An effort pioneered in India to organise a formal bank for street children and run by children themselves is now spreading across India and the world. For just over 3 years, Children’s Development Bank [CDB] aka Bal Vikas Bank, has been running in Delhi. It serves 300 street children through 2 branches and 4 collection centres.

CDB is an innovation of Butterflies, an organisation that works with children living by their wits, on their own. Rita Panicker who heads Butterflies, was first struck by the pluck and fortitude of these kids making a fist of life on Mumbai’s commuter trains. She fell in love with them and when she moved to Delhi in the late eighties, she was automatically drawn to Delhi’s own street children.
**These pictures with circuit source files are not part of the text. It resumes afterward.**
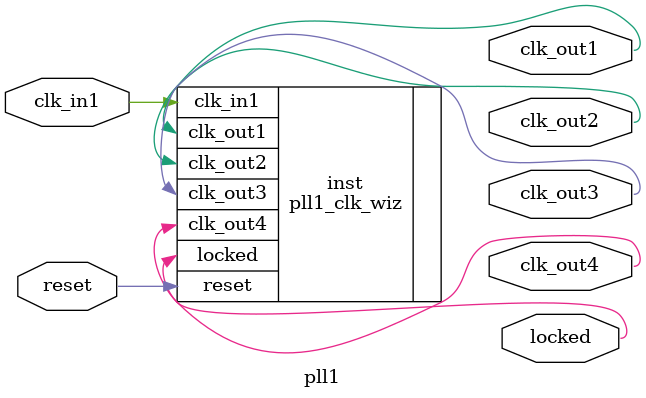
<source format=v>


`timescale 1ps/1ps

(* CORE_GENERATION_INFO = "pll1,clk_wiz_v5_3_0,{component_name=pll1,use_phase_alignment=true,use_min_o_jitter=false,use_max_i_jitter=false,use_dyn_phase_shift=false,use_inclk_switchover=false,use_dyn_reconfig=false,enable_axi=0,feedback_source=FDBK_AUTO,PRIMITIVE=PLL,num_out_clk=4,clkin1_period=10.0,clkin2_period=10.0,use_power_down=false,use_reset=true,use_locked=true,use_inclk_stopped=false,feedback_type=SINGLE,CLOCK_MGR_TYPE=NA,manual_override=false}" *)

module pll1 
 (
 // Clock in ports
  input         clk_in1,
  // Clock out ports
  output        clk_out1,
  output        clk_out2,
  output        clk_out3,
  output        clk_out4,
  // Status and control signals
  input         reset,
  output        locked
 );

  pll1_clk_wiz inst
  (
 // Clock in ports
  .clk_in1(clk_in1),
  // Clock out ports  
  .clk_out1(clk_out1),
  .clk_out2(clk_out2),
  .clk_out3(clk_out3),
  .clk_out4(clk_out4),
  // Status and control signals               
  .reset(reset), 
  .locked(locked)            
  );

endmodule

</source>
Butterflies began its work in 1988.

Their strategy is to have trained volunteers patrol the streets and look for street children in trouble. There are many hazards these children are subject to. Their horrors come in the form of drugs, sex, police and thugs. Befriending them and getting them to trust is hard, but once they are won over, it is always heartbreaking to see the optimism and zest they have for life despite hardships. They rarely ask for handouts and are ready to face the odds.

Over the years Butterflies, has intervened in the case of 25,000 children. Relationships have been for varying lengths of time. “Our first endeavour is always to help them go back home,” says Rita. There has even been a case of a lad sent back, with an escort, to his family in Bangladesh. But quite often, children’s memory of unhappiness and physical abuse is so extreme that they opt for a life on the streets. For these, Butterflies provides a focal point. They induct them into education by whatever means that is appropriate— casual, formal and distance. Children have counselors they can turn to, a place where they can get a subsidised meal and a shelter for the night.

Efforts are paying off. Today Butterflies has 4 shelters in Delhi. Hundreds of children are getting some education and six have enrolled in the Indira Gandhi National Open University. 48 of them are true alumni, having spent most of their first 18 years of life with Butterflies. Two of them are also street educators. A few are married and content with life.

In April, 2001 when funding became available for starting a Youth Bank modeled after the one in the UK, Rita discussed it with children at the shelter. They showed they had a mind of their own: they wanted to start and run a bank exclusively for children. Thus began the exciting new adventure with backing from various donor agencies—Comic Relief, UK, the Ford Foundation, USA and Misereor, Germany and the Ministry of Social Justice, India.